Amsterdam Jewish history guided tour
The best way to learn about Jewish community and history in Amsterdam is through a walking tour with a knowledgeable personal guide. You can book such a tour through our main Jewish community webpage.
Sephardi Jews immigration during the Dutch Golden Age
First Jews arrived to the city in the 16th C. from Portugal. After the fall of Malaga in 1488 and the Alhambra decree (1492) in Spain, Catholic rulers of Portugal and Spain persecuted the non Christian Jewish population. The arrangements were made with Amsterdam city council to accept the refugees and for decades to come Sephardi Jews, many of them wealthy merchants and craftsmen, settled in the city. A number of Jewish families moved from Amsterdam at the beginning of 17th C. to the Hague, but it must be said that some Dutch cities as Utrecht refused to accept Jews at the time.
Ashkenazi Jews immigration
Second wave of Jewish immigration came during the Ukrainian wars of independence with Polish - Lithuanian Commonwealth in the mid—17th C. Cities in the East of Poland had a large Jewish population and Khmelnitsky’s Cossacks invasions brought death and terror of an unknown savage cruelty. Following decades more brought more wars and persecutions in Germany and Eastern Europe resulting in another wave of immigration of poor Ashkenazi Jews to Amsterdam.
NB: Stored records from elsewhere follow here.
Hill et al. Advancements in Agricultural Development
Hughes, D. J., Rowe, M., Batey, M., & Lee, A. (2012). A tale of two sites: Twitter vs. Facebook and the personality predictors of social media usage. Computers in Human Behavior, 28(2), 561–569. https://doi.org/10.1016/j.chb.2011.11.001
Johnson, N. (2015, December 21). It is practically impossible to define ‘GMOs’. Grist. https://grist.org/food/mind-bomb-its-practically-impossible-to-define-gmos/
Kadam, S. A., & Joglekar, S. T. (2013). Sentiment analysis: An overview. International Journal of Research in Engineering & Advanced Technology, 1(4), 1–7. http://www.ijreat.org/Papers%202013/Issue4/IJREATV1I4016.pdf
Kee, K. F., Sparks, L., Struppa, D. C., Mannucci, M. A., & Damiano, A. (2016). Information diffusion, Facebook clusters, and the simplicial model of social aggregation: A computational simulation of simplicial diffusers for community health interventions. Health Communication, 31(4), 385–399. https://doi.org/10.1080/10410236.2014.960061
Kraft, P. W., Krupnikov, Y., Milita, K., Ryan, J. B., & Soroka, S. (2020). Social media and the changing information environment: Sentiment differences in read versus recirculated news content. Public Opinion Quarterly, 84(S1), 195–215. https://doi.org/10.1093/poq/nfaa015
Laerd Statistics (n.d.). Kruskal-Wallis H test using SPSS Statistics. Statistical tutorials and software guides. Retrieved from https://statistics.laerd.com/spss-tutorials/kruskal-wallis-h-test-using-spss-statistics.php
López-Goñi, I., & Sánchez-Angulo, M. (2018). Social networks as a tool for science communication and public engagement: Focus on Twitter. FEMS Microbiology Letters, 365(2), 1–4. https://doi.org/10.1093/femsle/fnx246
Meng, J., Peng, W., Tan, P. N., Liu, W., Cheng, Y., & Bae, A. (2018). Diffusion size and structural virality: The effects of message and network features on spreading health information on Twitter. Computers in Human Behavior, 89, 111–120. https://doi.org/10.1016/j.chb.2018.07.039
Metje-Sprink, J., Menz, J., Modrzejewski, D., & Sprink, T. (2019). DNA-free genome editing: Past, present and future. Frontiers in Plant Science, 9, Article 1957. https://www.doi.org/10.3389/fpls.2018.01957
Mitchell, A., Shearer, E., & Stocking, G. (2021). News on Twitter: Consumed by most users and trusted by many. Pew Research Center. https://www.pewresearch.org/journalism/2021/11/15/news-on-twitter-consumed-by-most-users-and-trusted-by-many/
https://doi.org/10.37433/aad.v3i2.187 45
They all found the refuge in the city, built synagogues and schools, contributed to the city development and wealth. The street in the Old City - Jodenbreestraat (Jewish wide street) was in the 17th C. the centre of Jewish life. It is here that then famous young painter Rembrandt van Rijn had his house, it is just a step from here that synagogues have been built. The whole area was called Jodenhoek (Jewish Quarter) and it was stretching South and East was inhabited by the Jews.
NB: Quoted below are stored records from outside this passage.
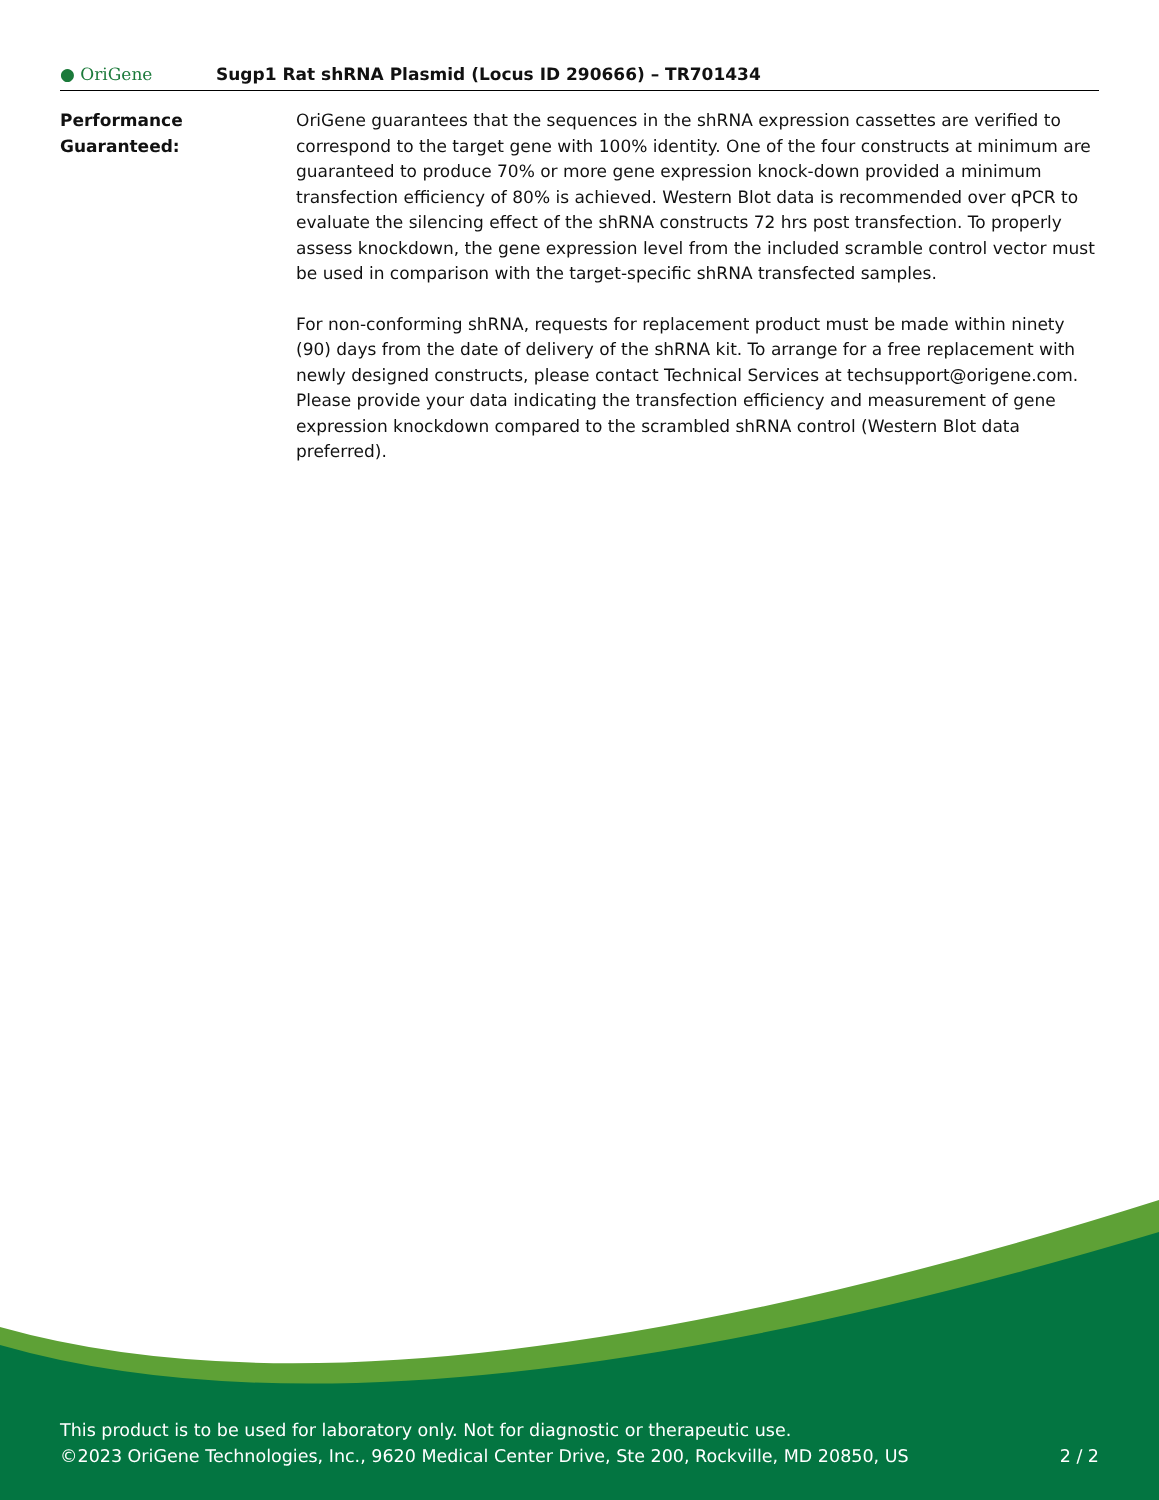● OriGene
Sugp1 Rat shRNA Plasmid (Locus ID 290666) – TR701434
Performance
Guaranteed:
OriGene guarantees that the sequences in the shRNA expression cassettes are verified to correspond to the target gene with 100% identity. One of the four constructs at minimum are guaranteed to produce 70% or more gene expression knock-down provided a minimum transfection efficiency of 80% is achieved. Western Blot data is recommended over qPCR to evaluate the silencing effect of the shRNA constructs 72 hrs post transfection. To properly assess knockdown, the gene expression level from the included scramble control vector must be used in comparison with the target-specific shRNA transfected samples.
For non-conforming shRNA, requests for replacement product must be made within ninety (90) days from the date of delivery of the shRNA kit. To arrange for a free replacement with newly designed constructs, please contact Technical Services at techsupport@origene.com. Please provide your data indicating the transfection efficiency and measurement of gene expression knockdown compared to the scrambled shRNA control (Western Blot data preferred).
This product is to be used for laboratory only. Not for diagnostic or therapeutic use.
©2023 OriGene Technologies, Inc., 9620 Medical Center Drive, Ste 200, Rockville, MD 20850, US 2 / 2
Jewish contribution the the life of Amsterdam
In the 19th. C. Jews played an important part in the life of Amsterdam. Several landmark city institutions as department stores De Bijenkorf and Maison de Bonneterie as well as the city most luxurious Hotel Amstel were established by Jews. In the 1921 a unique cinema palace Tuschinski constructed by a group of Jewish investors led by the Jewish immigrant from Poland Abraham Icek Tuschinski, who gave its architecture a unique mixture of Art Deco and Jugendstil. To this day all of these institutions remain important to the life of Amsterdam.
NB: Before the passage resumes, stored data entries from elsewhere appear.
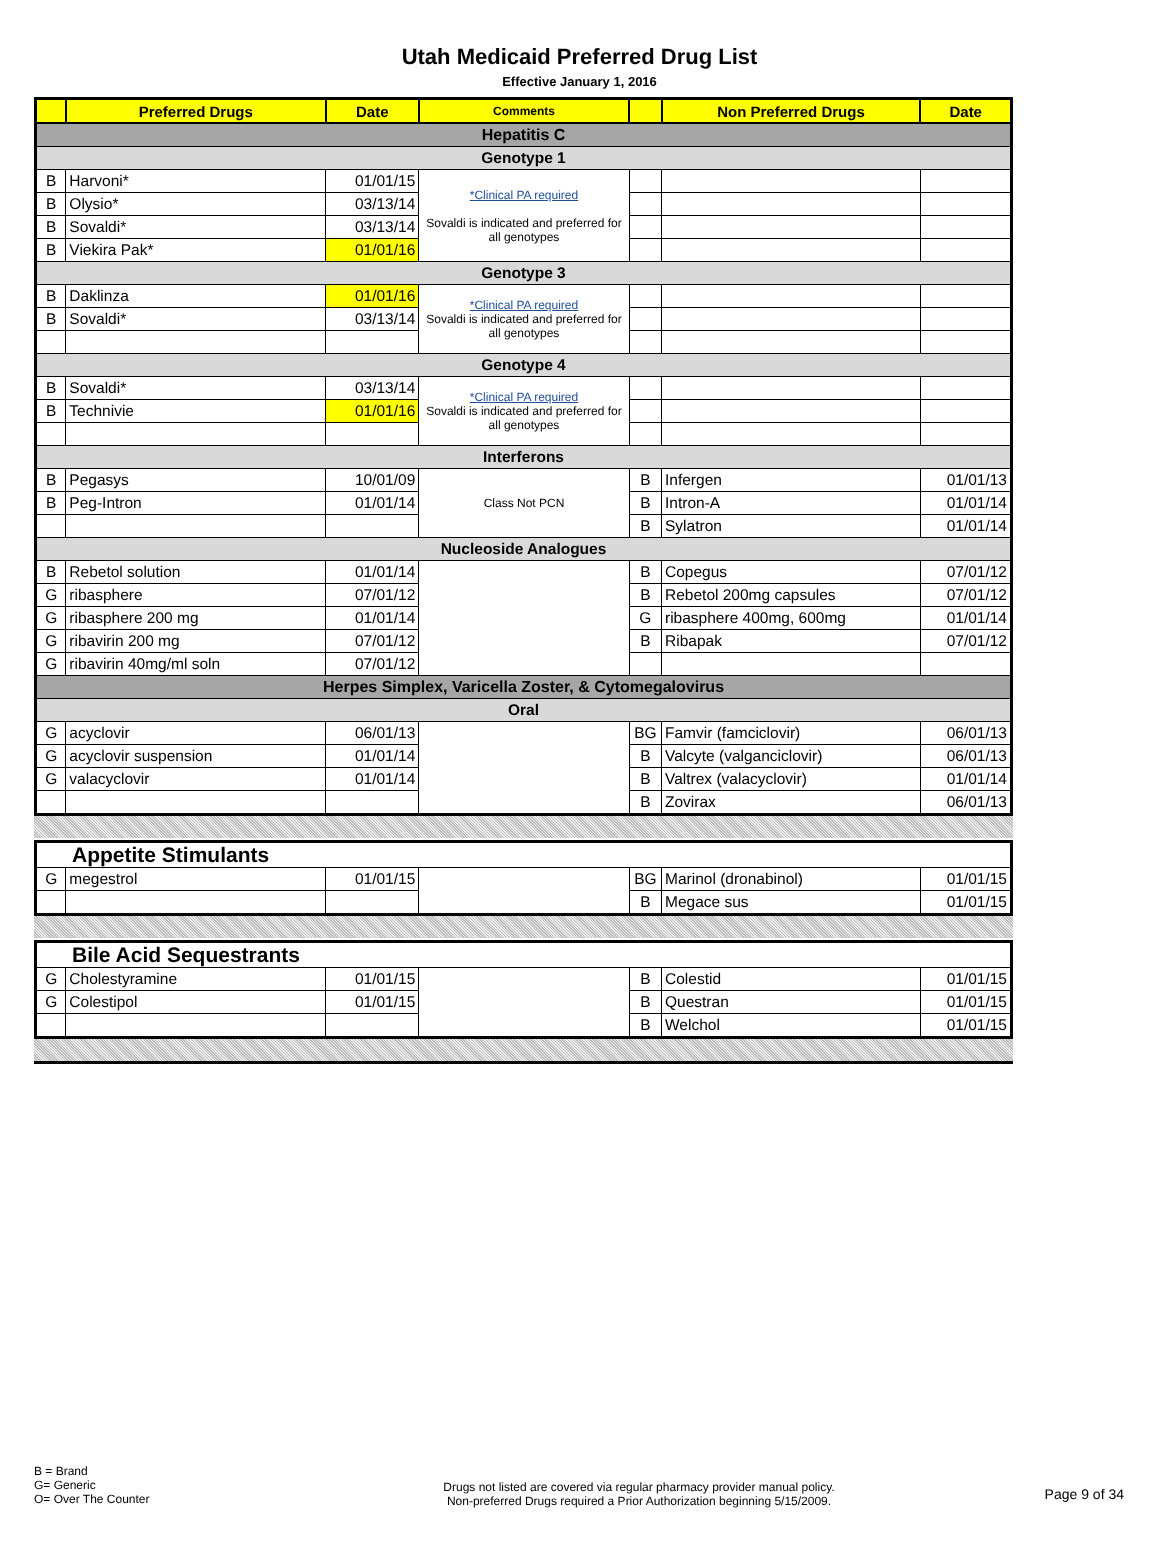Utah Medicaid Preferred Drug List
Effective January 1, 2016
| | Preferred Drugs | Date | Comments | | Non Preferred Drugs | Date |
| --- | --- | --- | --- | --- | --- | --- |
| Hepatitis C | | | | | | |
| Genotype 1 | | | | | | |
| B | Harvoni* | 01/01/15 | *Clinical PA required Sovaldi is indicated and preferred for all genotypes | | | |
| B | Olysio* | 03/13/14 | | | | |
| B | Sovaldi* | 03/13/14 | | | | |
| B | Viekira Pak* | 01/01/16 | | | | |
| Genotype 3 | | | | | | |
| B | Daklinza | 01/01/16 | *Clinical PA required Sovaldi is indicated and preferred for all genotypes | | | |
| B | Sovaldi* | 03/13/14 | | | | |
| Genotype 4 | | | | | | |
| B | Sovaldi* | 03/13/14 | *Clinical PA required Sovaldi is indicated and preferred for all genotypes | | | |
| B | Technivie | 01/01/16 | | | | |
| Interferons | | | | | | |
| B | Pegasys | 10/01/09 | Class Not PCN | B | Infergen | 01/01/13 |
| B | Peg-Intron | 01/01/14 | | B | Intron-A | 01/01/14 |
| | | | | B | Sylatron | 01/01/14 |
| Nucleoside Analogues | | | | | | |
| B | Rebetol solution | 01/01/14 | | B | Copegus | 07/01/12 |
| G | ribasphere | 07/01/12 | | B | Rebetol 200mg capsules | 07/01/12 |
| G | ribasphere 200 mg | 01/01/14 | | G | ribasphere 400mg, 600mg | 01/01/14 |
| G | ribavirin 200 mg | 07/01/12 | | B | Ribapak | 07/01/12 |
| G | ribavirin 40mg/ml soln | 07/01/12 | | | | |
| Herpes Simplex, Varicella Zoster, & Cytomegalovirus | | | | | | |
| Oral | | | | | | |
| G | acyclovir | 06/01/13 | | BG | Famvir (famciclovir) | 06/01/13 |
| G | acyclovir suspension | 01/01/14 | | B | Valcyte (valganciclovir) | 06/01/13 |
| G | valacyclovir | 01/01/14 | | B | Valtrex (valacyclovir) | 01/01/14 |
| | | | | B | Zovirax | 06/01/13 |
| Appetite Stimulants | | | | | | |
| G | megestrol | 01/01/15 | | BG | Marinol (dronabinol) | 01/01/15 |
| | | | | B | Megace sus | 01/01/15 |
| Bile Acid Sequestrants | | | | | | |
| G | Cholestyramine | 01/01/15 | | B | Colestid | 01/01/15 |
| G | Colestipol | 01/01/15 | | B | Questran | 01/01/15 |
| | | | | B | Welchol | 01/01/15 |
B = Brand
G= Generic
O= Over The Counter
Drugs not listed are covered via regular pharmacy provider manual policy.
Non-preferred Drugs required a Prior Authorization beginning 5/15/2009.
Page 9 of 34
During the WWII, Nazis closed the Jewish Quarter, partly by raising the bridges connecting this part of the city with the rest of Amsterdam. The occupiers introduced many limitations on Jewish life, gradually leading to the deportation and extermination of the whole Jewish population of the city. Very few have returned after the liberation in 1945. While today Amsterdam continues its historical tradition of tolerance and freedom, the citizens of Amsterdam preserve dramatic memory of Holocaust not only in the Jewish Historical Museum but also in Amsterdam Museum and Amsterdam Resistance Museum. Hollandsche Schouwburg Theater which served during the war as an assembly centre before the deportation to the Nazi concentration camps is today a monument. There is also the special Auschwitz Monument in Wertheimpark to memorize victims of the Nazi concentration camp and the National Dachau Monument in Amsterdamse Bos dedicated to the memory of the Jews deported and killed in the Dachau concentration camp.